[Entries taken from a dataset]
──────────

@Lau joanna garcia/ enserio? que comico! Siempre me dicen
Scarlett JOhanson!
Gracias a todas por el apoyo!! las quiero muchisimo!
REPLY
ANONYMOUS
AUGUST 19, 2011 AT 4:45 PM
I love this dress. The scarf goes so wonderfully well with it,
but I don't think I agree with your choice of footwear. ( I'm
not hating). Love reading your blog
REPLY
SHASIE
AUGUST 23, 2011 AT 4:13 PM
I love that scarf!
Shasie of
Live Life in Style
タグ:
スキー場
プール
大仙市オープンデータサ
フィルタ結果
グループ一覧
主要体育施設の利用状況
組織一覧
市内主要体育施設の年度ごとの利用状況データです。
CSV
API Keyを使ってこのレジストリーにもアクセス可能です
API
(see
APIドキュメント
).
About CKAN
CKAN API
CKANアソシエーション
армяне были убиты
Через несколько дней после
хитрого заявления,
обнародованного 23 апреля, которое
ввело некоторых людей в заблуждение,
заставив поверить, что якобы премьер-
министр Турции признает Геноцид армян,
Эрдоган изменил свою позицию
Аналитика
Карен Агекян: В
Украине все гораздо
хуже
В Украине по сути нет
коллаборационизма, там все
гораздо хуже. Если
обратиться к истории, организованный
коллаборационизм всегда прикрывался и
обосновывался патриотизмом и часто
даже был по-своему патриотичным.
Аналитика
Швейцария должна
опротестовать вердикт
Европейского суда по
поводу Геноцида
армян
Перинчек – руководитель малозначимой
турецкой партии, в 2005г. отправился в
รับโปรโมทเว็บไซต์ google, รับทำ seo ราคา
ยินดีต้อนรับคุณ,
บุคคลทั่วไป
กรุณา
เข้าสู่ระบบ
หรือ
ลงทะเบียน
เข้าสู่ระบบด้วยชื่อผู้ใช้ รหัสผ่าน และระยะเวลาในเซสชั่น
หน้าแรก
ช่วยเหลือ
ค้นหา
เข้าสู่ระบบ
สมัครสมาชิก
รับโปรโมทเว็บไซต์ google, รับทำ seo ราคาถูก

──────────

Exercise objective:
Copy every line of the entries above without changing any character, line break, or order.

Finished exercise:
@Lau joanna garcia/ enserio? que comico! Siempre me dicen
Scarlett JOhanson!
Gracias a todas por el apoyo!! las quiero muchisimo!
REPLY
ANONYMOUS
AUGUST 19, 2011 AT 4:45 PM
I love this dress. The scarf goes so wonderfully well with it,
but I don't think I agree with your choice of footwear. ( I'm
not hating). Love reading your blog
REPLY
SHASIE
AUGUST 23, 2011 AT 4:13 PM
I love that scarf!
Shasie of
Live Life in Style
タグ:
スキー場
プール
大仙市オープンデータサ
フィルタ結果
グループ一覧
主要体育施設の利用状況
組織一覧
市内主要体育施設の年度ごとの利用状況データです。
CSV
API Keyを使ってこのレジストリーにもアクセス可能です
API
(see
APIドキュメント
).
About CKAN
CKAN API
CKANアソシエーション
армяне были убиты
Через несколько дней после
хитрого заявления,
обнародованного 23 апреля, которое
ввело некоторых людей в заблуждение,
заставив поверить, что якобы премьер-
министр Турции признает Геноцид армян,
Эрдоган изменил свою позицию
Аналитика
Карен Агекян: В
Украине все гораздо
хуже
В Украине по сути нет
коллаборационизма, там все
гораздо хуже. Если
обратиться к истории, организованный
коллаборационизм всегда прикрывался и
обосновывался патриотизмом и часто
даже был по-своему патриотичным.
Аналитика
Швейцария должна
опротестовать вердикт
Европейского суда по
поводу Геноцида
армян
Перинчек – руководитель малозначимой
турецкой партии, в 2005г. отправился в
รับโปรโมทเว็บไซต์ google, รับทำ seo ราคา
ยินดีต้อนรับคุณ,
บุคคลทั่วไป
กรุณา
เข้าสู่ระบบ
หรือ
ลงทะเบียน
เข้าสู่ระบบด้วยชื่อผู้ใช้ รหัสผ่าน และระยะเวลาในเซสชั่น
หน้าแรก
ช่วยเหลือ
ค้นหา
เข้าสู่ระบบ
สมัครสมาชิก
รับโปรโมทเว็บไซต์ google, รับทำ seo ราคาถูก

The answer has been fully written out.